### Reading text

Rajiv Mehrishi was born on 8 August 1955 in Rajasthan. He was the 13th Comptroller and Auditor General of India (C&AG) and Vice Chairman of the United Nations Panel of External Auditors. He is a retired Indian Administrative Service (IAS) officer of the 1978 batch belonging to the Rajasthan cadre.

He was appointed the Home Secretary of the Government of India on 31 August 2015. Prior to his appointment as the Home Secretary, he was the Finance Secretary. Prior to his stint as the Finance Secretary, he was the Chief Secretary, Government of Rajasthan. He was awarded the Padma Bhushan, India's third highest civilian award,  in 2022 by the Indian Government in the Civil Service. More recently he wrote a book, India 2022.

Personal life 
He is married to Mira (née Sahni) also an officer of the IAS, now retired. His brother-in-law is the lieutenant general Anoop Malhotra. He has three sons, Tarun (married to Aastha Jain), Tushar (married to Pragya Misra) and Abhinav (Vishakha Mehta). One son lives in Bangalore, one in Mumbai and other in the United States. He has the unique hobby of making pickles with his very own recipes and it is available under the brand name 'Pickley— Taste of Dada'.

Education 
Rajiv Mehrishi holds a degree in business administration from Strathclyde Business School, Glasgow. His earlier degrees of BA (History) and MA (History) were from the St. Stephen's College.

Career

As an IAS officer 
Apart from being the Home Secretary of India, Rajiv Mehrishi has served in various key posts in both Union and Rajasthan governments, such as  Chief Secretary of Rajasthan, Principal Resident Commissioner of Rajasthan, Principal Secretary (Finance), Chairman of Indira Gandhi Nahar Board and District Magistrate and Collector of Bikaner in Rajasthan Government, and as the Union Finance Secretary, Union Fertilizers Secretary, and Union Overseas Indian Affairs Secretary, Special Secretary in Ministry of Agriculture and Joint Secretary in the Cabinet Secretariat, in the Union Government.

######

Task set -
(a) Do these statements agree with the Mehrishi profile? (i) He was Finance Secretary before becoming Home Secretary. (ii) His business administration degree is from St. Stephen's College. (iii) He has two sons. Answer yes or no for each, quoting the deciding words.
(b) Can you reproduce, word for word, the part of the Mehrishi profile starting with "Rajiv Mehrishi was" and going on through "book, India 2022."?
The items that come next are separate material, unrelated to the Mehrishi profile.

### Data shown

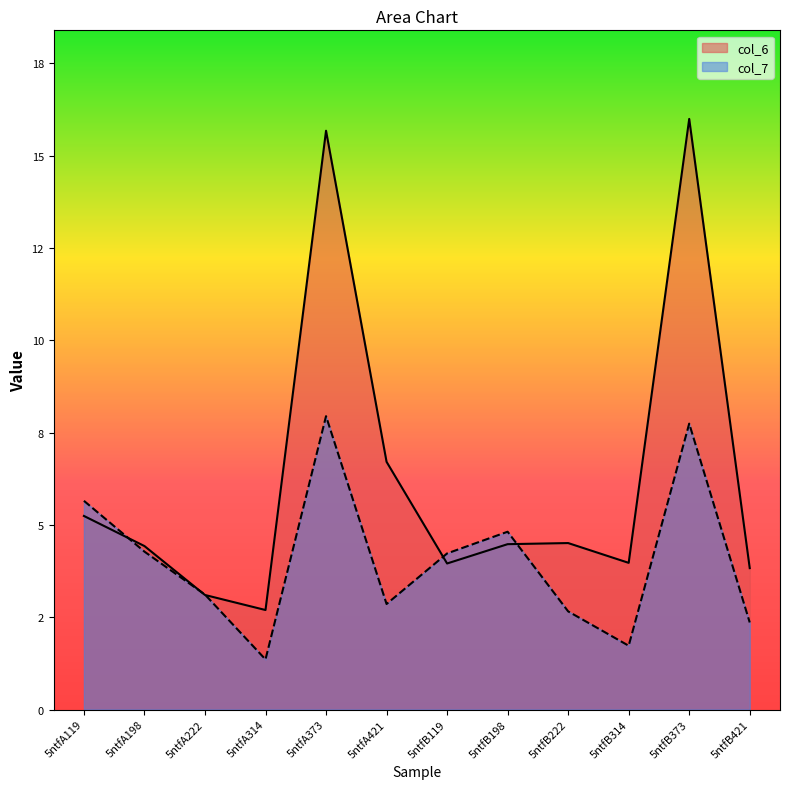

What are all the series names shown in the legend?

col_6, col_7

######
### Data shown

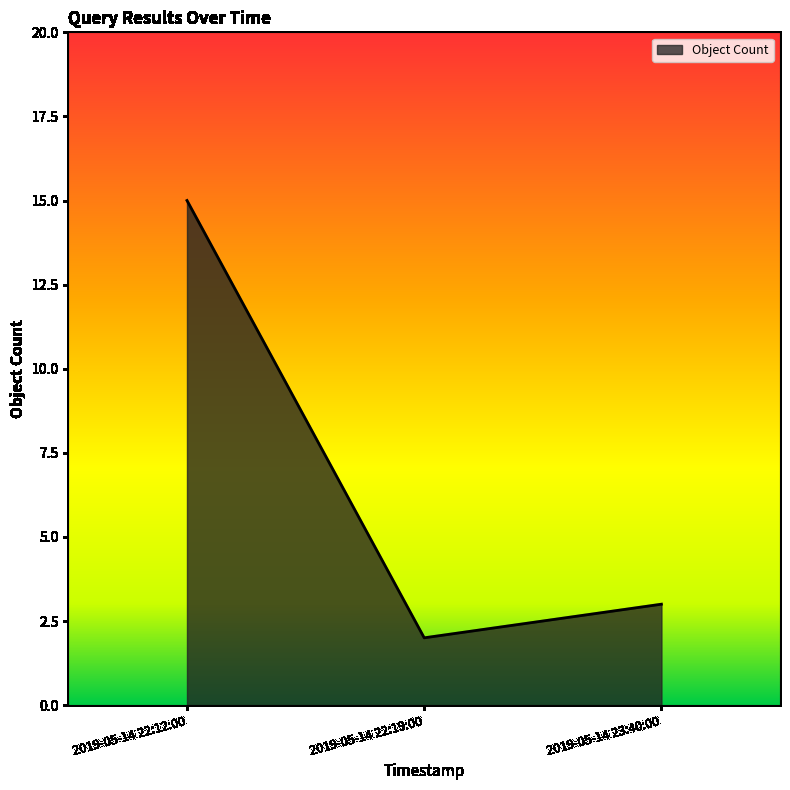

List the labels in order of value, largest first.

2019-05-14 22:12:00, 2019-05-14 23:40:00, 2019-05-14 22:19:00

######

Numbered responses -
(a)
(i) Yes: "Prior to his appointment as the Home Secretary, he was the Finance Secretary."
(ii) No: "Rajiv Mehrishi holds a degree in business administration from Strathclyde Business School, Glasgow."
(iii) No: "He has three sons"

(b)
Rajiv Mehrishi was born on 8 August 1955 in Rajasthan. He was the 13th Comptroller and Auditor General of India (C&AG) and Vice Chairman of the United Nations Panel of External Auditors. He is a retired Indian Administrative Service (IAS) officer of the 1978 batch belonging to the Rajasthan cadre.

He was appointed the Home Secretary of the Government of India on 31 August 2015. Prior to his appointment as the Home Secretary, he was the Finance Secretary. Prior to his stint as the Finance Secretary, he was the Chief Secretary, Government of Rajasthan. He was awarded the Padma Bhushan, India's third highest civilian award,  in 2022 by the Indian Government in the Civil Service. More recently he wrote a book, India 2022.